No sabe la cantante Aitana cuánto me conmoví con sus palabras al recoger el Premio Ondas Nacional al fenómeno musical del año hace un par de semanas. Lo dedicó a su familia, hasta ahí lo normal y se emocionó mucho, como es natural. Luego habló dirigiéndose a sus padres: «Quiero deciros que gracias porque he tenido una infancia muy feliz y vosotros también tuvisteis una infancia muy feliz, pero no tan fácil como la he tenido yo y realmente esto es gracias a que después del colegio, cuando salíais de trabajar y veníais a recogerme, me llevabais a clase de canto, de piano, de inglés, a todas las clases posibles para que yo tuviera una educación perfecta y me enriqueciese de todo eso y no supe valorarlo tanto en el momento». Ahí me tocó la fibra: al fin una reivindicación de las extraescolares. Esas actividades fuera del horario lectivo infantil que devoran la energía de miles y miles de padres y madres todos los días de la semana, incluidos sábados y domingos. 

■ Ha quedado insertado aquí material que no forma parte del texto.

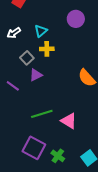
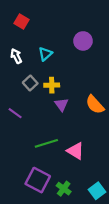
white arrow: (14, 33) -> (16, 56), turned 96
yellow cross: (47, 49) -> (52, 85), moved
purple triangle: (36, 75) -> (61, 105), moved, turned -40

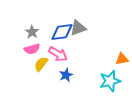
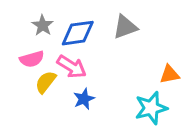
gray triangle: (78, 28) -> (125, 27), moved
gray star: (32, 32) -> (43, 25), moved

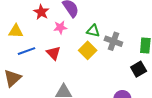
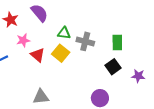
pink star: (60, 27) -> (23, 40), moved
red triangle: (53, 53) -> (38, 55), moved

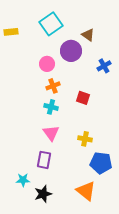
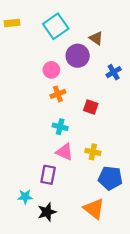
yellow rectangle: (11, 32) -> (12, 23), moved
cyan cross: (51, 107) -> (60, 127), moved
pink triangle: (51, 133) -> (64, 152), moved, turned -30

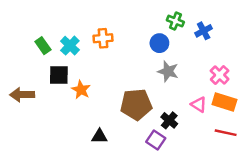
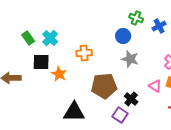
orange cross: (103, 38) -> (84, 53), moved
black triangle: (99, 136) -> (74, 112), size x1.6

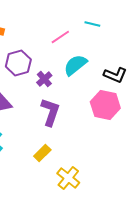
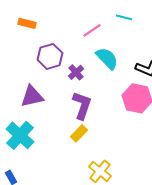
cyan semicircle: (75, 65) -> (107, 58), turned 85
yellow rectangle: (42, 153) -> (79, 133), moved

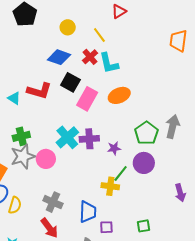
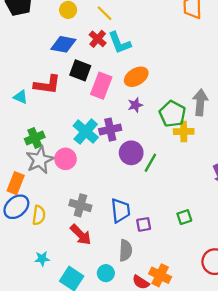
purple star: (114, 148) -> (135, 105), moved
purple circle: (144, 163) -> (131, 153), moved
yellow cross: (110, 186) -> (184, 132), moved

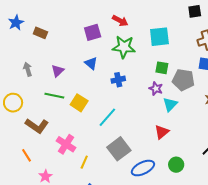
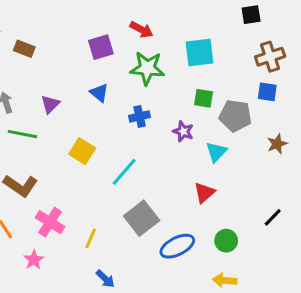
purple star: (156, 89) -> (183, 131), moved
green line: (54, 96) -> (22, 134), moved
pink cross: (66, 144) -> (50, 222), moved

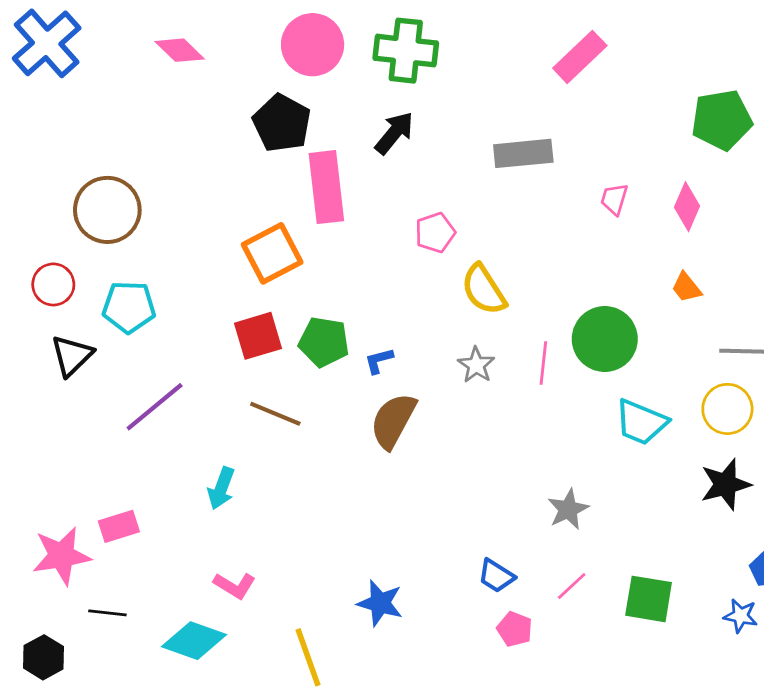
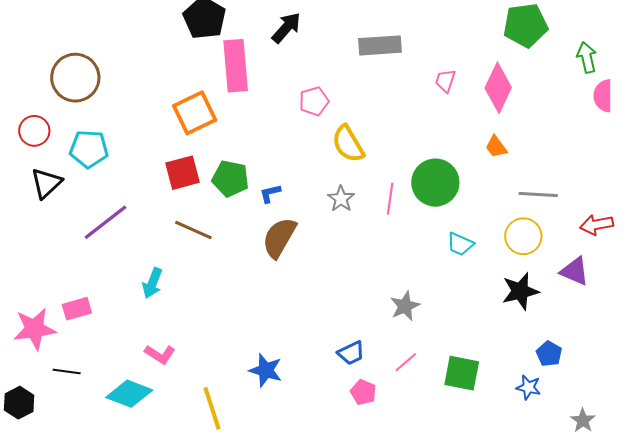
pink diamond: (687, 207) -> (498, 88), size x1.4
cyan trapezoid: (641, 422) -> (460, 244), size x0.7
blue trapezoid: (496, 576) -> (351, 353), turned -60

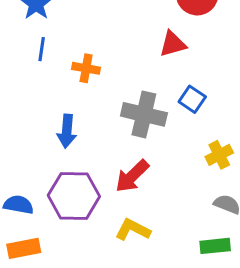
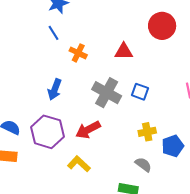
red triangle: (173, 44) -> (124, 51), moved
blue line: (42, 49) -> (53, 33), turned -56
blue square: (192, 99) -> (140, 92), turned -30

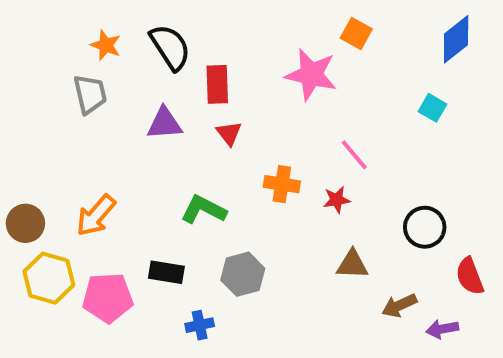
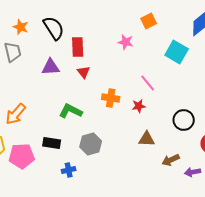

Tienen un propósito todas esas carreras para aparcar y llegar a tiempo, esas meriendas aceleradas en el parque de al lado o en el coche, esa media docenas de bolsas de deportes diferentes con sus respectivas fiambreras, ese desembolso astronómico que le arrea un mordisco considerable al presupuesto doméstico y esa planificación semanal que se ríe de la que requirió el desembarco de Normandía. No pretendemos que nuestros hijos merezcan una nominación a los Grammy Latinos o un galardón de Los 40 Principales como Aitana, ni que lleguen a obtener un Balón de Oro como Alexia Putellas o un Goya o un Nobel o el Cervantes. Nos conformamos con que no pongan cara de jabalí cuando les recuerdas que hoy toca judo, esa disciplina que eligieron y consiguieron después de semanas de dar la lata.

Los que atravesamos la ciudad tres o cuatro veces por semana para que los niños naden, bailen, toquen el clarinete (porque siempre se cumple la ley de que no hay cerca de casa nada de lo que te interesa), y los que cruzan la isla para que los niños compitan bien temprano el sábado por la mañana, queremos una hija como Aitana que da las gracias y ejemplifica que todo pasa no solo por algo, sino para algo. Para que se formen y disfruten de las cosas bellas de la vida y la cultura. Para que crezcan saludables, hagan amigos para siempre y aprendan a trabajar en equipo. No es fácil acertar con las extraescolares; como con la sal, tan malo resulta pasarse como quedarse corto. Cuando has conseguido incrustar una clase de repaso entre el conservatorio y el entreno, y estás esperando al pairo que pase el rato, aburrida de mirar escaparates, te llega al móvil un reportaje con el consejo de un experto que dice que las extraescolares son veneno para los pequeños, que les estás arruinando la infancia con tus elevadas expectativas sobre sus capacidades y necesidades, que precisan tiempo para jugar e incluso para aburrirse. Que tienen muchos años en la vida adulta para aprender solfeo, practicar tenis o iniciarse en la robótica. Que eres una madre tóxica que te los quitas de encima. Y aunque en tu fuero interno sabes que las extraescolares al menos cumplen la misión de alejarles de la tablet, la tele y el videojuego, y que ningún niño ha enfermado por saber demasiado inglés, qué bien que llegue esa Aitana tan guapa, tan resplandeciente, tan lista y te haga un guiño secreto, mandándote el mensaje de que lo estás haciendo bien.